▸ Text segment:
=== Section Start ===
I have tested the LMH1980 with the Amiga, I used the composite video output of the A1200 to create LVTTL (3.3V) HSYNC, VSYNC and CSYNC. The GBS-8200 I have synchronised with the CSYNC perfectly, the same as using a resistor. It did not work reliably when I supplied separate HSYNC and VSYNC, I had a very wavy display.
A final note, the GBS-8200 did synchronise to the Composite video output of the A1200 but it is not recommended. The 2V (approx) video contains colour information that is not filtered out and would in all eventualities, cause problems at a later date.
Cleaning up the power supplies
I have been reading numerous web-forums on GBS-8200/GBS-8220 problems to look for common trends and solutions. One topic that crops up a lot is related to the power supplies. I have already proven, in part one, that a 5V 2A supply is not required.
During my testing, I noticed an occasional, high frequency, burst of noise, on the +3.3V supply. I traced it back through the circuit to the power input. Changing the timebase of the oscilloscope, I spotted something important, it happened at 20ms/50Hz intervals. In the UK and Europe, the AC mains operates at 50Hz so when you see a 50Hz noise pulse, you know where it came from. Currently my GBS-8200 is powered from my bench power supply, built 20 years ago, with 3 linear regulators and still on the original electrolytic capacitors.
Also connected to the +5V output was my 5V to 3.3V TTL buffer board. Two of the eight inputs were in use, the other six were floating. I made a mistake here. You should never leave TTL inputs unconnected, they will pick up noise and oscillate, in this instance, they picked up 50Hz mains noise. Quickly dis-connecting the buffer board, removed the noise. The 3.3V (switchmode) and 1.8V (linear) regulator supplies now have about 20-30mV of noise, perfectly acceptable.
=== Section End ===
▸ Entries provided:
=== Section Start ===
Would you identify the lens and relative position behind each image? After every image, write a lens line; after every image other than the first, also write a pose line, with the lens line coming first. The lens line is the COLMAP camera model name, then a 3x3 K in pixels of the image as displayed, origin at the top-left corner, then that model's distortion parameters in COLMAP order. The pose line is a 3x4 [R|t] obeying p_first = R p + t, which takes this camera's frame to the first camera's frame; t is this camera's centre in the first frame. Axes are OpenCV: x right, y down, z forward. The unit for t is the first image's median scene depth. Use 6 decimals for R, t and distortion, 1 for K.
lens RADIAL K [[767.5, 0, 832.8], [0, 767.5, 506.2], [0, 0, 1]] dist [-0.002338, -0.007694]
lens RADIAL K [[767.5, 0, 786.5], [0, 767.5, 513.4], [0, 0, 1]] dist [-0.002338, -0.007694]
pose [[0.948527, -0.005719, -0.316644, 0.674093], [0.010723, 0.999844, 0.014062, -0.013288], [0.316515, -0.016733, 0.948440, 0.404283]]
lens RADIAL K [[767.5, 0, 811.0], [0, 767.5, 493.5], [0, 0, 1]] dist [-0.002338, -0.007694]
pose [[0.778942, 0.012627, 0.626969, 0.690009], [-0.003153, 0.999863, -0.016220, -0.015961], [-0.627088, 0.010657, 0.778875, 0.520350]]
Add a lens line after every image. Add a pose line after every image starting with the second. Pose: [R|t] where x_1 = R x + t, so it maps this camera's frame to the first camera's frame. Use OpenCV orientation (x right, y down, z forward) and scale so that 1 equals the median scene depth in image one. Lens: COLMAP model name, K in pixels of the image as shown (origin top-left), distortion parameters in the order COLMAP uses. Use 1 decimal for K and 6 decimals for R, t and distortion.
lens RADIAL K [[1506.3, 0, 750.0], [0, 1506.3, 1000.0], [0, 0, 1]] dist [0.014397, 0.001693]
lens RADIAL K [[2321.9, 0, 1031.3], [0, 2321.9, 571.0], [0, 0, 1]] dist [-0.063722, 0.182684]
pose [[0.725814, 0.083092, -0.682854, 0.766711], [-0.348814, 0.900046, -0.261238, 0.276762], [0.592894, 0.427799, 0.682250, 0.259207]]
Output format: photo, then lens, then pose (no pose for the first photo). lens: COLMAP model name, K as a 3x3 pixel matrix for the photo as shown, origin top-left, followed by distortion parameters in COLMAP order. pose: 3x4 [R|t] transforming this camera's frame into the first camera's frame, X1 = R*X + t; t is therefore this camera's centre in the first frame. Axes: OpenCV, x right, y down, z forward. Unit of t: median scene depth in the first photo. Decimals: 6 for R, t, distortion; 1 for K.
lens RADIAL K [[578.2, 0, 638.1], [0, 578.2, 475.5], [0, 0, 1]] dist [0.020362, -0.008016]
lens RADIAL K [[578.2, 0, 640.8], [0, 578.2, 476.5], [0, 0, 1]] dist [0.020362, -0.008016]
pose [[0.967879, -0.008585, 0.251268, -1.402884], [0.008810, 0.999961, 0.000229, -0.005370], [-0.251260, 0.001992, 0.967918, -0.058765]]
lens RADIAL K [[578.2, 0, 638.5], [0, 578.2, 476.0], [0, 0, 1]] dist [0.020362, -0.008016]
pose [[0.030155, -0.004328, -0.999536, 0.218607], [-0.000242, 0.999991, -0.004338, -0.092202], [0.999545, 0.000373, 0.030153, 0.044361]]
=== Section End ===
▸ What you will do:
A. In the GBS-8200 notes, reproduce the passage word for word, starting at the words "Cleaning up the" and ending after the words "original electrolytic capacitors.".
B. According to the GBS-8200 notes, how much noise remained on the 3.3V and 1.8V regulator supplies after the buffer board was disconnected?

▸ Results of the exercise:
A.
Cleaning up the power supplies
I have been reading numerous web-forums on GBS-8200/GBS-8220 problems to look for common trends and solutions. One topic that crops up a lot is related to the power supplies. I have already proven, in part one, that a 5V 2A supply is not required.
During my testing, I noticed an occasional, high frequency, burst of noise, on the +3.3V supply. I traced it back through the circuit to the power input. Changing the timebase of the oscilloscope, I spotted something important, it happened at 20ms/50Hz intervals. In the UK and Europe, the AC mains operates at 50Hz so when you see a 50Hz noise pulse, you know where it came from. Currently my GBS-8200 is powered from my bench power supply, built 20 years ago, with 3 linear regulators and still on the original electrolytic capacitors.

B. About 20-30mV.